India’s summer will be distressing for power utilities and consumers.
Coal shortage at power plants means output hasn’t kept pace as demand increases with rising temperatures. Distribution companies are buying electricity from energy exchanges, where spot prices have gone up by 58 percent on a yearly basis in March and doubled over the previous month.
Higher short-term prices on exchanges will be positive for traders as they will generate profits, Sambitosh Mohapatra, partner, utilities and power at PwC, said. “It may have a negative impact on discoms as it will increase their financial stress.”
Discoms find it difficult to pass on higher costs to consumers as increasing tariffs is a politically fraught move, one of the reasons that left them buried under debt. The government came out with UDAY, or Ujwal DISCOM Assurance Yojana, in November 2015 to get states to take on part of the debt and issue bonds for the rest, besides cutting losses. While the utilities pared a quarter of their losses by March last year, according to Power Minister R K Singh’s written reply to Lok Sabha, these still remain high at Rs 36,000 crore.

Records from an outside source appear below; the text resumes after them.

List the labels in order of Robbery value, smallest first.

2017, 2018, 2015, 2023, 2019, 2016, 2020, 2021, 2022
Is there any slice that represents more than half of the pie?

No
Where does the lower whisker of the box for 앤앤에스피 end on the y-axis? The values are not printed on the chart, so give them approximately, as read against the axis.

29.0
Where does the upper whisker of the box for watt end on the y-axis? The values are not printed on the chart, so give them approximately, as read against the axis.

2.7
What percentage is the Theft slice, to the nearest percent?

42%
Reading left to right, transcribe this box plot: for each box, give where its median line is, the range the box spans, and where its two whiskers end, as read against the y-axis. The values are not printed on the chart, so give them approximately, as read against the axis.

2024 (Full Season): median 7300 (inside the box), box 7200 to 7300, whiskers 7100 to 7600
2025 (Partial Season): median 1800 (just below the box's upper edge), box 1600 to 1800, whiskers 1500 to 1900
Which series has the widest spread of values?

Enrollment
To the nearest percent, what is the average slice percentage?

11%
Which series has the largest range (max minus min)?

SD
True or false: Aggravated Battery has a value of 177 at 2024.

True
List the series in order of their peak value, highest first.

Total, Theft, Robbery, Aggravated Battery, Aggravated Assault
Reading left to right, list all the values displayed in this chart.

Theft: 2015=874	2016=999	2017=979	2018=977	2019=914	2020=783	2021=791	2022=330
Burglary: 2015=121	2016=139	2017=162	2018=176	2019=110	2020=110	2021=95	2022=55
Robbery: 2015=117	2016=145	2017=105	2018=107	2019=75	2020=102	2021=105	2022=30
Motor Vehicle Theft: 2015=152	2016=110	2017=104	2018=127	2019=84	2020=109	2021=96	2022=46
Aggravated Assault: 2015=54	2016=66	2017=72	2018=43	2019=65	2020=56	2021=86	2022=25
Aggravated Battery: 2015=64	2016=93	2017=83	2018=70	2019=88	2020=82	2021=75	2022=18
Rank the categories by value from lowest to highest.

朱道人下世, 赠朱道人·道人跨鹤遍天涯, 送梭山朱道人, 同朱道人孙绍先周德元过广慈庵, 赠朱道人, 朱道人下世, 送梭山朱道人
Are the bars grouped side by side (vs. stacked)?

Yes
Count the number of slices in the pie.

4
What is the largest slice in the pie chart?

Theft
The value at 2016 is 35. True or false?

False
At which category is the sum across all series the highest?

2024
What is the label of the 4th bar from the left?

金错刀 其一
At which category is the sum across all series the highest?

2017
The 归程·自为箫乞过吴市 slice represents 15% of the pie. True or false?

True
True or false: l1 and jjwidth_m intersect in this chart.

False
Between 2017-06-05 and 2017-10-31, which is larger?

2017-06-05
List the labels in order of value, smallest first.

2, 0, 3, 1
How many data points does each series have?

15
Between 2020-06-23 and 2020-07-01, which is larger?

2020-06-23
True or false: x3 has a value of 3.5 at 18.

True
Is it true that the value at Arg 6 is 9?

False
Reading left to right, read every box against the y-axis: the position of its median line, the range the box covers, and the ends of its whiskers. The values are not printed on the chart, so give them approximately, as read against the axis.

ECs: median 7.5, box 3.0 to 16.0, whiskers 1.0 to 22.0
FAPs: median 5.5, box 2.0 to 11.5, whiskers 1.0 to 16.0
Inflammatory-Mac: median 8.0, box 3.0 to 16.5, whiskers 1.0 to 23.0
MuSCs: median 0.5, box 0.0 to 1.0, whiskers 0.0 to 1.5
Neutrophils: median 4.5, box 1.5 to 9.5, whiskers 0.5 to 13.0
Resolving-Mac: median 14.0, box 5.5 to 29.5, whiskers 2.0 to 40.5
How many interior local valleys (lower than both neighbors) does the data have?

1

A shortfall in generation would also mean more outages due the demand-supply gap, more so in smaller towns and rural regions in India. Prime Minister Narendra Modi’s pledge to ensure electricity to about a fifth of 18 crore households still living in the dark will also increase demand, adding to the shortage.
Demand has already gone up by almost 10,000 megawatts this month with the onset of summer, according to Rajesh Mendiratta, business development executive at India Energy Exchange. “Power is being procured more by Gujarat, Uttar Pradesh, Andhra Pradesh, Telangana and Tamil Nadu.”
The country’s peak demand is 157,000 megawatts this month, 15 percent higher than a year ago, according to data on Central Electricity Regulatory Commission’s website. The coal stock at thermal power plants, according to Central Electricity Authority website, was 15,325 metric tonnes last week, about 44 percent lower than a year ago.
The crunch sent power prices higher. The average price on India Energy Exchange is more than Rs 4 for every unit compared with around Rs 2.6 a year ago. Average price for evening peak power had risen to its monthly high on March 14 at Rs 7.9 per kilowatt hour. On March 21, it was Rs 7.
Demand has gone up because temperature is soaring suddenly and power is also required for watering fields, said Anil Razdan, former secretary at the Ministry of Power. “Producers might not be able to generate electricity at prices quoted earlier because of costlier imported coal. Plants are also not getting enough supply of coal and, therefore, discoms are buying from the exchange.”
For Eastern Power Distribution Company of Andhra Pradesh Ltd., distributor for five districts in the southern state, the demand more than doubled over the previous month to 60 million in March, Managing Director HY Dora said. “Compared with last year, that’s a 5 percent increase and we have to buy power from the exchange.”
Gujarat Urja Vikas Nigam Ltd. purchased 600 million units from the exchange in February at a daily average of around 21.4 million units. By March 17, it had bought 480 million units at an average of around 28.2 million units per day.
“The price discovered in power exchange is higher due to a large number of utilities/buyers bidding for procurement of power owing to various reasons like increase in demand and coal shortage,” Pankaj Joshi, managing director of the discom, said in an emailed reply. It will ask the state electricity regulatory commission to pass on the entire costs to the consumer, he said.
RK Singh, minister of state for power and new & renewable energy, acknowledged that power demand is 6.5 percent higher than the year-ago period. “We are in touch with coal and railways ministry and we will push up the current target of 275 rakes per day to 280 per day next year. We have built up surplus coal stock for 10 days.” said
Coal shortage comes at a time demand from factories is also expected to increase as India’s growth recovers from the setbacks of the cash ban and implementation of the nationwide Goods and Services Tax.
In the last six years, the economy had slowed down, there was surplus generation aided by renewable power and the government took measures to save power used for lighting roads. That led to a slower demand growth, allowing discoms to procure from exchanges at competitive prices and reduce dependence on long-term purchase pacts, Mohapatra said. With bad loans across thermal generation projects and unresolved hydro and gas stations, short-term prices would crawl up, he said.
Rising heat, improving economic growth, more consumption by household users and lower coal output would create a shortfall. Discoms need to expedite long-term power pacts, Mohapatra said. “That will ensure they lock in power at competitive prices without distressing their financial condition.”